**The task**
Scan the entries for the word "الأعمال" and return every line that has it.

[Data entries]
════════

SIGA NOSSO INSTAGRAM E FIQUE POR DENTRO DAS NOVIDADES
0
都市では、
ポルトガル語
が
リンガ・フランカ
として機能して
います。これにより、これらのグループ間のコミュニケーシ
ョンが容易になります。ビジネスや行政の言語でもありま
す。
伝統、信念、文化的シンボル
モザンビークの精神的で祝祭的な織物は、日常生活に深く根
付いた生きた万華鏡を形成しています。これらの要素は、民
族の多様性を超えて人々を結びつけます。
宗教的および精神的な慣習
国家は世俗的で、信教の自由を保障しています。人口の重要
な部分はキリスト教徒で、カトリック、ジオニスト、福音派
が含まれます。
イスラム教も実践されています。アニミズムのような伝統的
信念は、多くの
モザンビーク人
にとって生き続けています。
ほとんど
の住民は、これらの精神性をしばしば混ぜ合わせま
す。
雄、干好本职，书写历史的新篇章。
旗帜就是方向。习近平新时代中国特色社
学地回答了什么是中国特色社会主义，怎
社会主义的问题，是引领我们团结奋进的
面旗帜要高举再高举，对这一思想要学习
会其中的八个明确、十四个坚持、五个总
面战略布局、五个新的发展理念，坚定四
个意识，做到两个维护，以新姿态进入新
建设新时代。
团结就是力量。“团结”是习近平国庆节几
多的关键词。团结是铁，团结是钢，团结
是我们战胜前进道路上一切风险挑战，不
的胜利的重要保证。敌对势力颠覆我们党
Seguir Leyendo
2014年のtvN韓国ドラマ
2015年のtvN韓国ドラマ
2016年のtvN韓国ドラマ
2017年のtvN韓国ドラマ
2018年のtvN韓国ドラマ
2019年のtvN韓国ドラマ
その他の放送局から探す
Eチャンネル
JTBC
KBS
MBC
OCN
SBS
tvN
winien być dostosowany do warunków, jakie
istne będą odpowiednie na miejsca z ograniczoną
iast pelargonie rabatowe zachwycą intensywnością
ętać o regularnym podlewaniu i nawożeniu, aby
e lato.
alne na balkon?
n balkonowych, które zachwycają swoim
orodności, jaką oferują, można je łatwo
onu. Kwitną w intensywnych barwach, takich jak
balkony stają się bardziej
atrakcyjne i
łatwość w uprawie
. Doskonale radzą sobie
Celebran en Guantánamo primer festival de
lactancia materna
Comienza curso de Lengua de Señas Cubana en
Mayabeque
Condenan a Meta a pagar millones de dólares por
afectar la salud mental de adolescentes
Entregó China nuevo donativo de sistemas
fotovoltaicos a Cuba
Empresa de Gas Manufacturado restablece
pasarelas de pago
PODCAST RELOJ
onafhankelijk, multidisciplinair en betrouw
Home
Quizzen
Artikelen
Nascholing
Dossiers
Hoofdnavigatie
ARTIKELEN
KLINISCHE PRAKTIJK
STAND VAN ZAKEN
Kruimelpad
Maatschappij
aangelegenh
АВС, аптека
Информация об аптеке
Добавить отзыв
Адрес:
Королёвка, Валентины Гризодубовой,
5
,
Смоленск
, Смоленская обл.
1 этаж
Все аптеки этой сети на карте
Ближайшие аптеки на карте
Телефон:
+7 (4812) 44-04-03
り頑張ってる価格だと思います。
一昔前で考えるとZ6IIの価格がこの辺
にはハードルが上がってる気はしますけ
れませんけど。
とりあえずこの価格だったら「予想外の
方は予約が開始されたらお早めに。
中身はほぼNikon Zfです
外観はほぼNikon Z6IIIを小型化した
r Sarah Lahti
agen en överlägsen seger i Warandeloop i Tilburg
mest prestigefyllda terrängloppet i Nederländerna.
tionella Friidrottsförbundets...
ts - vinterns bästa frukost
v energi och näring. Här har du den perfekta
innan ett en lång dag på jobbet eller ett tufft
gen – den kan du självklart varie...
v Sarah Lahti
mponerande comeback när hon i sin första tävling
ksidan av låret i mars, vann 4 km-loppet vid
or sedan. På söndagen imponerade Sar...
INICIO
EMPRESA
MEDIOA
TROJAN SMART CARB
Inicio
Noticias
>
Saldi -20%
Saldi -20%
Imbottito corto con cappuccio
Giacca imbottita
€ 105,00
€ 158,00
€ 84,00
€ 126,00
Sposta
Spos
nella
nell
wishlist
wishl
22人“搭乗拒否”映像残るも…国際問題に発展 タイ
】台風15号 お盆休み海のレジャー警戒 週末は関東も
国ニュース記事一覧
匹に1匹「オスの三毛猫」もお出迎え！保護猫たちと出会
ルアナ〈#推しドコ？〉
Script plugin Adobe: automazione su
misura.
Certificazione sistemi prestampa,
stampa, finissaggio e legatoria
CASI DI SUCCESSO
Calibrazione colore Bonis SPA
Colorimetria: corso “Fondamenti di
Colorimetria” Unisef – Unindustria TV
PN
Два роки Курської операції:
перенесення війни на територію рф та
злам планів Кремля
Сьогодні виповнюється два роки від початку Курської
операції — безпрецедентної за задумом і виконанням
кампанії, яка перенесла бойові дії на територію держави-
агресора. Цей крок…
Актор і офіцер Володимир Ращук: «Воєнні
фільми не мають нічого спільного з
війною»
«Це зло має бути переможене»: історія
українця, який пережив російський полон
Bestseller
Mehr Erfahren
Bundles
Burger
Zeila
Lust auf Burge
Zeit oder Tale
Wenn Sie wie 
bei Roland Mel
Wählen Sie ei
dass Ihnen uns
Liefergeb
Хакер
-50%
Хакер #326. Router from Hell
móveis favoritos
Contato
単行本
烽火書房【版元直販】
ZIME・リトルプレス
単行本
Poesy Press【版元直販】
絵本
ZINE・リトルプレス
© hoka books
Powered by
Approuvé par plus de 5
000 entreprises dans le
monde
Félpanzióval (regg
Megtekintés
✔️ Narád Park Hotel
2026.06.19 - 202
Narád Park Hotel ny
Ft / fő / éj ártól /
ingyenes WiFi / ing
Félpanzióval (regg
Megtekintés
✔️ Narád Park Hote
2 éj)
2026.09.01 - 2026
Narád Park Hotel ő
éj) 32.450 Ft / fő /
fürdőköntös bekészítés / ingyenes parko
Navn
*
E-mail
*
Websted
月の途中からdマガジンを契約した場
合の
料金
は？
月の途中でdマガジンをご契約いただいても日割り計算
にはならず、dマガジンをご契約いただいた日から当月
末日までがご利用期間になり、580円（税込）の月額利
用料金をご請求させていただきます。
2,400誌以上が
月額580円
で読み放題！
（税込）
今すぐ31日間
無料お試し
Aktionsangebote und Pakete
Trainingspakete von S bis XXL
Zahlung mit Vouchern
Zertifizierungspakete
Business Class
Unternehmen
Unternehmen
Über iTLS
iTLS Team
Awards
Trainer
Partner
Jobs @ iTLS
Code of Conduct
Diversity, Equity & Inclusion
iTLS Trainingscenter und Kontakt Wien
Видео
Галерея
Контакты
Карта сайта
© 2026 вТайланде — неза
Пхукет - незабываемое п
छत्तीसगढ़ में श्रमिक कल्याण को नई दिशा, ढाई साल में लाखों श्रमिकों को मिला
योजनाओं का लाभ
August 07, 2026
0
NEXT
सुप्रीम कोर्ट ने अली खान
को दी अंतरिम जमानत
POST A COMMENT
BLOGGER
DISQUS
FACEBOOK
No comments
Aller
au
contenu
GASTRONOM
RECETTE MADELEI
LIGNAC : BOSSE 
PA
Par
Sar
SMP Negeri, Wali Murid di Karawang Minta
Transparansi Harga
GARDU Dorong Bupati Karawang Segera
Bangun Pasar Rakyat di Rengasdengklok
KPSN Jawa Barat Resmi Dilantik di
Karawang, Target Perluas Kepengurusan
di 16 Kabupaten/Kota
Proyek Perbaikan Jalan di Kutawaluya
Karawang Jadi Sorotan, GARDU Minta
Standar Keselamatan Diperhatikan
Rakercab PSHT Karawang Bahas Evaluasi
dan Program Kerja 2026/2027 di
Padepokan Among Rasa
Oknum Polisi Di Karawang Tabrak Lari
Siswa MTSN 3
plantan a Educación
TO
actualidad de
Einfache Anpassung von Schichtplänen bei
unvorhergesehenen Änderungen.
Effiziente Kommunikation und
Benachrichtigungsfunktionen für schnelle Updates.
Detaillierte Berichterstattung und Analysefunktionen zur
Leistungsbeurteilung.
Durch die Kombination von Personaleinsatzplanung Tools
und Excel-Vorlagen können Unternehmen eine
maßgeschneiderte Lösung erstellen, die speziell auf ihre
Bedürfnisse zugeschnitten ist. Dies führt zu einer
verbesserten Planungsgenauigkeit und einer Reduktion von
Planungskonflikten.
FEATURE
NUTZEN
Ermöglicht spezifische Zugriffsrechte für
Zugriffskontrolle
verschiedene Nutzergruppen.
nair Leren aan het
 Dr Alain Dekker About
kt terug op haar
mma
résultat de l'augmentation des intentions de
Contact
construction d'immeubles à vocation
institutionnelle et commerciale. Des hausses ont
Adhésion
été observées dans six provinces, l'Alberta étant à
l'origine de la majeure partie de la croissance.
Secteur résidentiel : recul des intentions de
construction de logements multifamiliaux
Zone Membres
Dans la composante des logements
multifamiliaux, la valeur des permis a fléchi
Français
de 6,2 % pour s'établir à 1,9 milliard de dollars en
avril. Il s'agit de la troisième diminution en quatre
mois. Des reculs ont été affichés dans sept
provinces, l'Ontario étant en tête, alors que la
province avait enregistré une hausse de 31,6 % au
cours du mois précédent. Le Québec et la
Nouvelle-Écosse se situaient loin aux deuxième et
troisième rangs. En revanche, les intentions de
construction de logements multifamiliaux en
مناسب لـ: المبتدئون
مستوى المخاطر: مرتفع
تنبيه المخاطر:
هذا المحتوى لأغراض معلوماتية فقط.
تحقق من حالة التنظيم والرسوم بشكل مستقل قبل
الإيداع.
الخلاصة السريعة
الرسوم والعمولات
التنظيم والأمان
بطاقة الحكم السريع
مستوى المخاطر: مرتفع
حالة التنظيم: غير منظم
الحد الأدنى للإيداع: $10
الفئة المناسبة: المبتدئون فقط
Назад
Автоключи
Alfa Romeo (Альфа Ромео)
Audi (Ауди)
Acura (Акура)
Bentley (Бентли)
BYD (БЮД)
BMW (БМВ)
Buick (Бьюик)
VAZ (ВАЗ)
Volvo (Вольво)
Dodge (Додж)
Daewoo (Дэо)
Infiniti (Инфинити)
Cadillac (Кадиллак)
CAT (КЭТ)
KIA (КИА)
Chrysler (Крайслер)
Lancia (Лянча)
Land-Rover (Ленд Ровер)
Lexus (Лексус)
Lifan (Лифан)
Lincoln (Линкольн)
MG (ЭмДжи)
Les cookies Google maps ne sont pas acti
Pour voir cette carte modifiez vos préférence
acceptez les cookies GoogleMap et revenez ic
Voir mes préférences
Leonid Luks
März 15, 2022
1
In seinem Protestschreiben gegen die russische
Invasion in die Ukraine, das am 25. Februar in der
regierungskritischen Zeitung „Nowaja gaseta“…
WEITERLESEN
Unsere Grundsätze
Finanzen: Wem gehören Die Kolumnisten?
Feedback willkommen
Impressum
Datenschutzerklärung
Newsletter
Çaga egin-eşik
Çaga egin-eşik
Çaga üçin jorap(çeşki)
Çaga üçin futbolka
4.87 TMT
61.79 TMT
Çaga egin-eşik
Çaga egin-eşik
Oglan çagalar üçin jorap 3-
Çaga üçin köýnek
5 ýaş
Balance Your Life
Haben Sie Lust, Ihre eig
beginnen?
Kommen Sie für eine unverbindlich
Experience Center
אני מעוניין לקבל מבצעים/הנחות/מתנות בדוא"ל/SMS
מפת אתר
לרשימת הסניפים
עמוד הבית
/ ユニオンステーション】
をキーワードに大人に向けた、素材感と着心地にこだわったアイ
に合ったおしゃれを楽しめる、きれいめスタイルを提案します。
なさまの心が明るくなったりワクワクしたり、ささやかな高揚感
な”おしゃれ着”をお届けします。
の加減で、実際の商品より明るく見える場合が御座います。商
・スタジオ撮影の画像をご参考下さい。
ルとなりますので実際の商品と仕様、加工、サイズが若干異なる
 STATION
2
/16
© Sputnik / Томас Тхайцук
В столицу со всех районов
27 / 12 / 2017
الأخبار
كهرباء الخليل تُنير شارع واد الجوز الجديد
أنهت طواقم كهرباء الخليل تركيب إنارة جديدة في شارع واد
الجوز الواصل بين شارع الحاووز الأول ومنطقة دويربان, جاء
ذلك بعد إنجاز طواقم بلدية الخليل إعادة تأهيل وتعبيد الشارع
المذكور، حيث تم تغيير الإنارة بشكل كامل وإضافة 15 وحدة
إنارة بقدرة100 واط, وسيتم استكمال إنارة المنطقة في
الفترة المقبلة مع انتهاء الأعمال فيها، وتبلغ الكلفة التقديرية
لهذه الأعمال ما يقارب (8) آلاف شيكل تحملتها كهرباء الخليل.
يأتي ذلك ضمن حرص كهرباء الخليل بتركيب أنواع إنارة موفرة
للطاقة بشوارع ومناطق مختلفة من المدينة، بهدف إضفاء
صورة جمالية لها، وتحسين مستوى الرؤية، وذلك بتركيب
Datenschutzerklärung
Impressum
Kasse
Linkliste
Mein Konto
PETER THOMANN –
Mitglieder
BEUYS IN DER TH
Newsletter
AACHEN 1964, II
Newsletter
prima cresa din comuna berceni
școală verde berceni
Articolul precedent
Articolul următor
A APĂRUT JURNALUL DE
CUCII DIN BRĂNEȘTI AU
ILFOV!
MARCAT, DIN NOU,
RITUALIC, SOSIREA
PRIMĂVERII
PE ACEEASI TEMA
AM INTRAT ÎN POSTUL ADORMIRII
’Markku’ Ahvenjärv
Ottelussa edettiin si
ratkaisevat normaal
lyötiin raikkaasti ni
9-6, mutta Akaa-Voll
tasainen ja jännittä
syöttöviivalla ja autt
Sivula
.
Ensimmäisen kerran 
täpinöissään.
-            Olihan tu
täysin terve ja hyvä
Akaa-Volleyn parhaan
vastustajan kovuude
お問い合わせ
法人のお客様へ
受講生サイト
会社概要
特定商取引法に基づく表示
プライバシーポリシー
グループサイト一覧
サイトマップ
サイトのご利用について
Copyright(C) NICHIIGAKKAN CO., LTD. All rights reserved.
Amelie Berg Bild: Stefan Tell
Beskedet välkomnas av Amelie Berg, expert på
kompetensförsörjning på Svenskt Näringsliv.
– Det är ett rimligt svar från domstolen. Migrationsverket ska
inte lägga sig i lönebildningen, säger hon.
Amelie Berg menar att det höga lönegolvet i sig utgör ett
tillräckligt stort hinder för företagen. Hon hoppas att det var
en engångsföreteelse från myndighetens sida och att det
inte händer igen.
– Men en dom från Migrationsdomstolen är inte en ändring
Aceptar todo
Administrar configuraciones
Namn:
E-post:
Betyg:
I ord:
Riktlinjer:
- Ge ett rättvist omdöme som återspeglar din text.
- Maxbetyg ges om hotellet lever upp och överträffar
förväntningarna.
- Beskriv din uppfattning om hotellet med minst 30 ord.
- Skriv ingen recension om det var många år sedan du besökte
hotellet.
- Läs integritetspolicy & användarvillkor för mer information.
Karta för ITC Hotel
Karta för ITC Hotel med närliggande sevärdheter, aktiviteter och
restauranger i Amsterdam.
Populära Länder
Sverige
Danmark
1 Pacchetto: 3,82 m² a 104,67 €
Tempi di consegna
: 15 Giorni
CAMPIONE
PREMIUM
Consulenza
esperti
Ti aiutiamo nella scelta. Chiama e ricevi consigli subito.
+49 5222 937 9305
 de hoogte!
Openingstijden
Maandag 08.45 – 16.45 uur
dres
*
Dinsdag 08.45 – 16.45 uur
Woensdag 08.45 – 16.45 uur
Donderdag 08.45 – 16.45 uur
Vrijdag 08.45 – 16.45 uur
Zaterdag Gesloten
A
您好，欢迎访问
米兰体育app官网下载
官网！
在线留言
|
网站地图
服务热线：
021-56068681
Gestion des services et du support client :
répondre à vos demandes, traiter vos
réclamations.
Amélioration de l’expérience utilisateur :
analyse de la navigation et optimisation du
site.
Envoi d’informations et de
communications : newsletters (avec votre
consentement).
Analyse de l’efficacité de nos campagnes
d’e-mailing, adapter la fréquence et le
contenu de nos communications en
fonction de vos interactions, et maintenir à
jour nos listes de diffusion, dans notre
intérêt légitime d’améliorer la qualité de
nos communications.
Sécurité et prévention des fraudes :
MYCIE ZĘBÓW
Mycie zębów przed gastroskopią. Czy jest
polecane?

════════

**Written answer**
الفترة المقبلة مع انتهاء الأعمال فيها، وتبلغ الكلفة التقديرية
لهذه الأعمال ما يقارب (8) آلاف شيكل تحملتها كهرباء الخليل.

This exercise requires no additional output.